If the diagnosis points at *topic* — you're making good videos nobody's searching for — that's a demand problem, not an effort problem. Idea Engine generates channel-aware ideas so you can climb out of the "what do I even post" rut with concepts that have a real audience.
And once you know the fix, you want to stop shipping blind. Reel IQ scores a video before you publish so you can raise the floor on each upload instead of finding out it flopped after the fact. It's credit-based, not free, but it turns "post and pray" into "post with a read on it" — which, when you're trying to make every one of your first 100 count, is the difference between guessing and improving.
What to do this week
Keep it boringly simple while you build reps:
- Pick one topic lane and stay in it for at least 20 videos. A platform can't recommend a channel it can't categorize.
- Treat the first second as the whole game. Most early "flat" videos are actually hook problems — people leave before the content even starts.
- Change one thing at a time. One hook style, one format tweak per batch, so you can tell what moved the needle.
- Publish on a schedule you can sustain. Consistency beats intensity every single time over 100 videos.
If you're weighing tools to support this, it's worth understanding what a dedicated cross-platform analytics approach gives you over a YouTube-only optimizer — here's a fair breakdown in Grow Creator vs TubeBuddy.
The honest takeaway
Your first 100 Shorts are tuition, not a referendum.
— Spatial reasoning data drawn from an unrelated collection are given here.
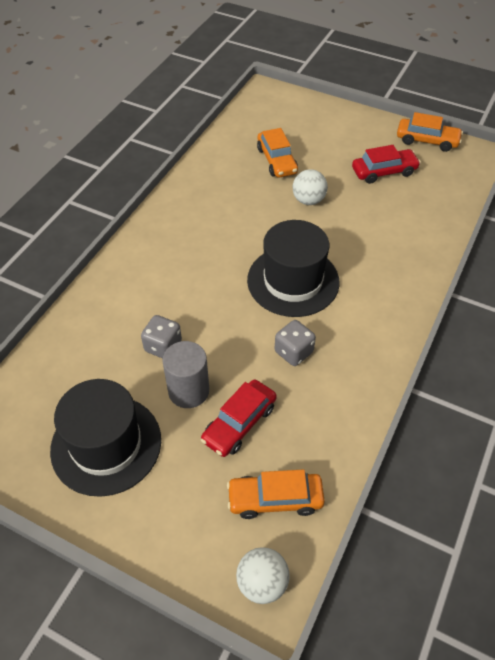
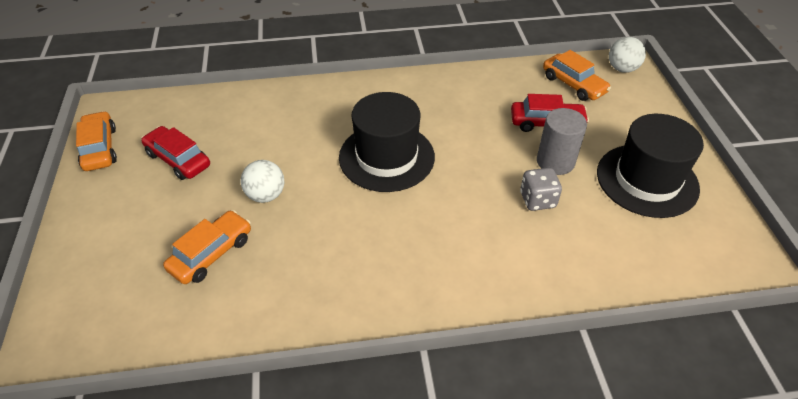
camera: 125 degrees left, 5 degrees down
grey dice [275,320,316,366] -> none

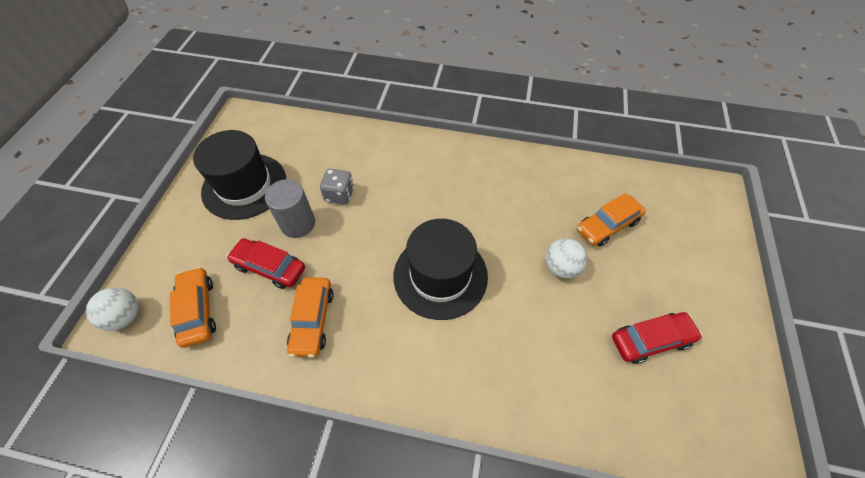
camera: 160 degrees left, 10 degrees up
orange car [76,111,117,171] -> orange car moved to [287,277,334,358]
red car [141,126,210,180] -> red car turned 75 degrees counterclockwise [612,312,703,364]

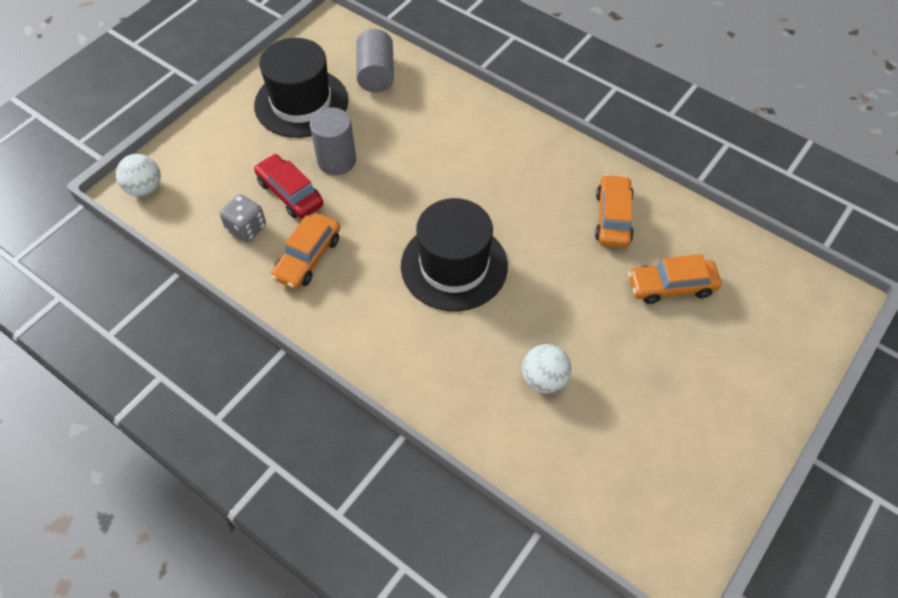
camera: 25 degrees right, 0 degrees up
orange car [170,267,216,348] -> orange car moved to [595,174,634,248]
grey dice [320,169,354,205] -> grey dice moved to [220,194,266,242]
white ball [546,238,587,278] -> white ball moved to [522,344,572,393]
red car [612,312,703,364] -> none
none -> grey cylinder [356,29,394,93]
Flat stretches are normal. Occasional breakouts are normal. The goal isn't to avoid the messy part — it's to keep publishing, read the difference between noise and a real ceiling, and when you do hit a ceiling, diagnose the one thing to fix instead of panicking and starting over. Most creators who "fail" at short-form didn't have a bad channel. They quit during the noise. Don't be that creator.
Frequently asked questions
How many Shorts before I know if my channel will work? Around 100 is a fair checkpoint for a real decision, but you can spot early direction by 30. Before 10, you simply don't have enough data — focus on shipping consistently rather than analyzing.
Is it normal for my Shorts views to be flat for weeks? Often, yes — especially if the line is jagged within a low band rather than pinned dead flat at the floor. Flat-with-occasional-spikes is the algorithm still sampling your account. Flat-at-the-floor across many videos is the kind that's worth diagnosing.
How do I know if it's my topic, my hook, or my packaging? Run a diagnosis instead of guessing. Channel X-Ray is designed to isolate which of those three is your bottleneck, so you fix one variable instead of changing everything at once.
Should I delete my early Shorts that flopped? Usually not worth it. Low-view early videos rarely hurt you, and deleting them removes data you can learn from. Spend that energy on your next upload, not on cleaning up the past.